Only a couple of years later, I realized that the geeks had proven me wrong, when, after a longer break, I was again participating in one of the many juggling conventions that take place throughout the year, in different locations in Europe and the whole world. I saw people doing tricks with three balls that I had never thought of before, and I asked them what they were doing. They answered, that these were siteswaps, and they were juggling patterns they called 441, or 531, respectively, as shown in these GIFs:

I gave in completely, when I saw how they applied the same logic to routines with five and more balls, which they called 654, 97531, or 744, respectively. Especially the 97531 fascinated me. During this routine, all of the balls end up in one vertical line in the air, for just a moment, but enough even for laymen to see the vertical line, which then immediately breaks down to a normal five-ball pattern, as shown here.

I realized, how wrong it was to take the un-annotability of something for granted. But even more importantly, I also understood that models, as restrictive as they may seem to be at first sight, may open new pathways for creativity, showing us things we had been ignoring before.

Only recently, when I promised colleagues to juggle during a talk on linguistics, I detected the parallel with my own studies in historical linguistics. For a long time, the field has been held back by people claiming that things could not be handled formally, for various reasons.

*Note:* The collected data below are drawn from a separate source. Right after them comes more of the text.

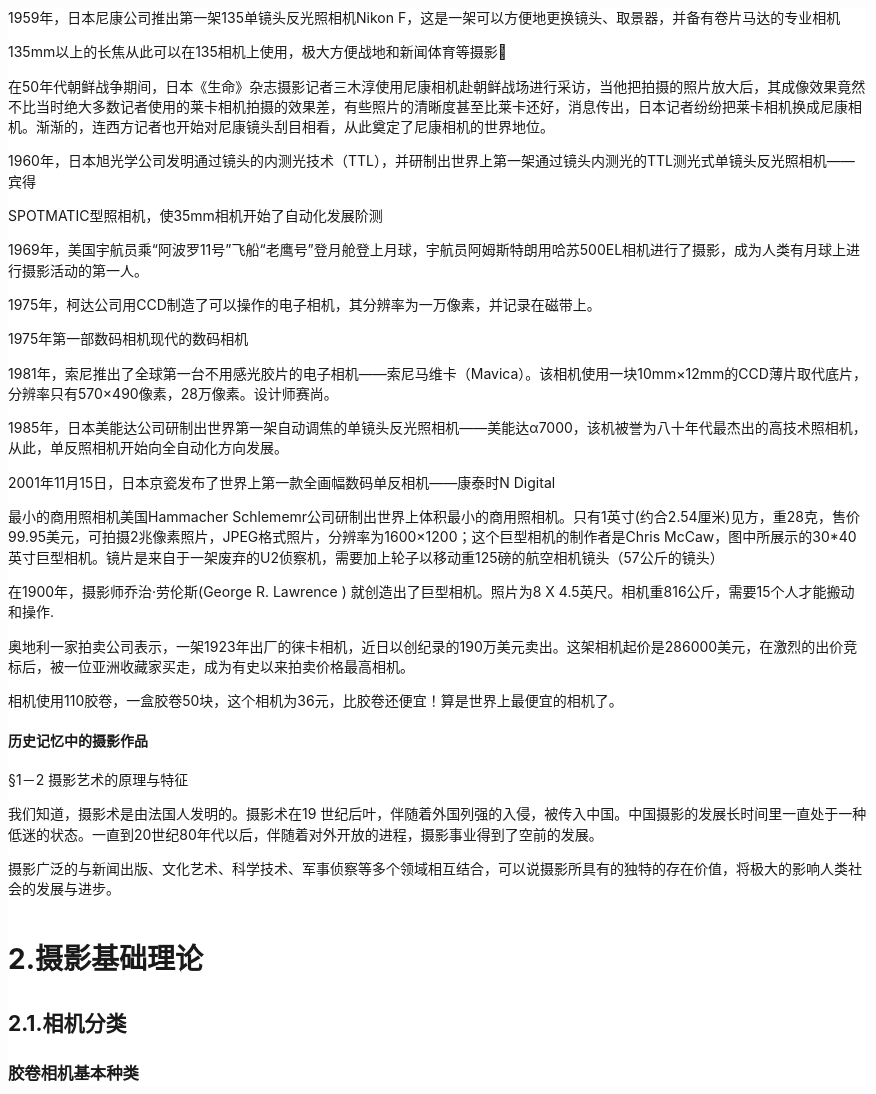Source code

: 1959年，日本尼康公司推出第一架135单镜头反光照相机Nikon F，这是一架可以方便地更换镜头、取景器，并备有卷片马达的专业相机

135mm以上的长焦从此可以在135相机上使用，极大方便战地和新闻体育等摄影

在50年代朝鲜战争期间，日本《生命》杂志摄影记者三木淳使用尼康相机赴朝鲜战场进行采访，当他把拍摄的照片放大后，其成像效果竟然不比当时绝大多数记者使用的莱卡相机拍摄的效果差，有些照片的清晰度甚至比莱卡还好，消息传出，日本记者纷纷把莱卡相机换成尼康相机。渐渐的，连西方记者也开始对尼康镜头刮目相看，从此奠定了尼康相机的世界地位。

1960年，日本旭光学公司发明通过镜头的内测光技术（TTL），并研制出世界上第一架通过镜头内测光的TTL测光式单镜头反光照相机——宾得

SPOTMATIC型照相机，使35mm相机开始了自动化发展阶测

1969年，美国宇航员乘“阿波罗11号”飞船“老鹰号”登月舱登上月球，宇航员阿姆斯特朗用哈苏500EL相机进行了摄影，成为人类有月球上进行摄影活动的第一人。

1975年，柯达公司用CCD制造了可以操作的电子相机，其分辨率为一万像素，并记录在磁带上。

1975年第一部数码相机现代的数码相机

1981年，索尼推出了全球第一台不用感光胶片的电子相机——索尼马维卡（Mavica）。该相机使用一块10mm×12mm的CCD薄片取代底片，分辨率只有570×490像素，28万像素。设计师赛尚。

1985年，日本美能达公司研制出世界第一架自动调焦的单镜头反光照相机——美能达α7000，该机被誉为八十年代最杰出的高技术照相机，从此，单反照相机开始向全自动化方向发展。

2001年11月15日，日本京瓷发布了世界上第一款全画幅数码单反相机——康泰时N Digital

最小的商用照相机美国Hammacher Schlememr公司研制出世界上体积最小的商用照相机。只有1英寸(约合2.54厘米)见方，重28克，售价99.95美元，可拍摄2兆像素照片，JPEG格式照片，分辨率为1600×1200；这个巨型相机的制作者是Chris McCaw，图中所展示的30*40英寸巨型相机。镜片是来自于一架废弃的U2侦察机，需要加上轮子以移动重125磅的航空相机镜头（57公斤的镜头）

在1900年，摄影师乔治·劳伦斯(George R. Lawrence ) 就创造出了巨型相机。照片为8 X 4.5英尺。相机重816公斤，需要15个人才能搬动和操作.

奥地利一家拍卖公司表示，一架1923年出厂的徕卡相机，近日以创纪录的190万美元卖出。这架相机起价是286000美元，在激烈的出价竞标后，被一位亚洲收藏家买走，成为有史以来拍卖价格最高相机。

相机使用110胶卷，一盒胶卷50块，这个相机为36元，比胶卷还便宜！算是世界上最便宜的相机了。

#### 历史记忆中的摄影作品

§1－2 摄影艺术的原理与特征

我们知道，摄影术是由法国人发明的。摄影术在19 世纪后叶，伴随着外国列强的入侵，被传入中国。中国摄影的发展长时间里一直处于一种低迷的状态。一直到20世纪80年代以后，伴随着对外开放的进程，摄影事业得到了空前的发展。

摄影广泛的与新闻出版、文化艺术、科学技术、军事侦察等多个领域相互结合，可以说摄影所具有的独特的存在价值，将极大的影响人类社会的发展与进步。

















# 2.摄影基础理论

## 2.1.相机分类

### 胶卷相机基本种类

But I am realizing more and more that this is not true. We just need to start with something, some kind of model, which may not be as ideal and as realistic as we might wish it to be, but that may eventually help us to detect things we did not see before. We just need to start doing it, walking in baby-steps, improving our models and our annotation, as well as improving our understanding of the limits and the chances of a given formalization.

Needless to say, the patterns that I deemed to be un-annotatable 10 years ago in juggling can now easily be handled by my colleagues. They did not stop with the normal number system, but kept (and keep) developing it, and they take a lot of inspiration from this.